Amidst the scenes of bombed-out buses and husks of subway cars being lifted out of London streets this summer, conversation has naturally turned to prevention.
The many cameras littering London's downtown are a key focus for the media, which have been asking whether Toronto is up for the enormous task of implementing such a complex system of scrutiny.
In the States, an organization called U.S. HomeGuard is taking a novel approach to this quandary by spreading the task of surveillance amongst diligent home computer users.
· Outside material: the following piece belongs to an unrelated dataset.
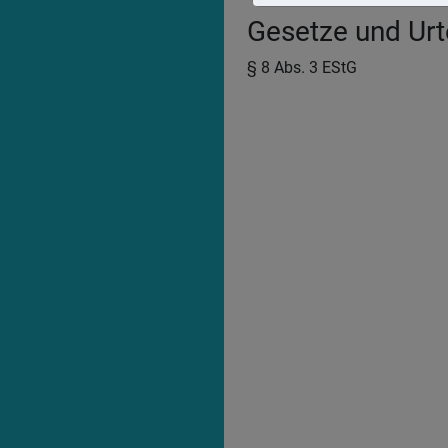
Gesetze und Urte
§ 8 Abs. 3 EStG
It is currently seeking funding to provide around-the-clock surveillance of 47,000 "critical infrastructure facilities" like power plants, using web-cams as virtual eyes.
Images will get whisked to home computers around the country, where "spotters" will alert the authorities if they see something "suspicious."
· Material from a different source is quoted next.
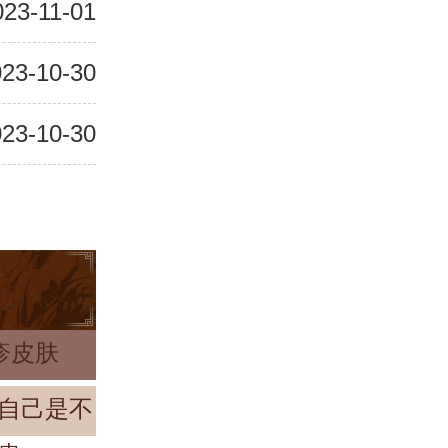
023-11-01
23-10-30
23-10-30
疹皮肤
自己是不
The Internet itself was originally developed (and, yes, funded by Al Gore) as a military tool by scientists at DARPA (Defense Advanced Research Projects Agency), a branch of the U.S. defense department.
Today, the Web is being reclaimed as a weapon in the war on terror: "Let's use technology" says the U.S. HomeGuard site, "to bring the problem of spotting terrorists to where the people already are - at home."
The idea of developing technology to decentralize surveillance, made possible by the nature of the Internet, is quickly being embraced in other spheres as well.
Last year, coalition forces in Tikrit, Iraq, employed a cutting-edge "Darknet" to share information with collaborating NGOs.
You and I are more familiar with early manifestations of Darknets as file-to-file-sharing networks like Napster and Kazaa, but the new versions are made to operate "under" the Internet, using much of the same infrastructure but only available to those with passwords.
So information beamed from cameras and recorders ends up in the hands of a select few.
"Systems like these have the advantage of not being dependent on government-run servers or a single IT department," says Andrew Mahon, director of strategic marketing for Groove Workspace, one of the leaders in Darknet development. (The company gets its name not from the word used by hippies and DJs, but from the idea of a trench in which you can hide things).
Mahon reminds me that after 9/11, "travel essentially stopped and the economy hit a downturn. This created a need for technology that allowed people to work together securely without being in the same place." He admits, though, that although these systems are secure and fast, "there is always vulnerability when humans are involved."
Consumer electronics are also being conscripted into the war on terror. The U.S. HomeGuard site urges citizens to "use your cellphone to take quick and easy pictures of suspicious characters."
Pictures snapped with cellphones capturing the mayhem in London appeared on the front pages of newspapers across Britain in the days following last week's attacks.
The current focus on surveillance will no doubt result in a flurry of inventions south of the border and here in Canada.
Let's make sure we use them responsibly.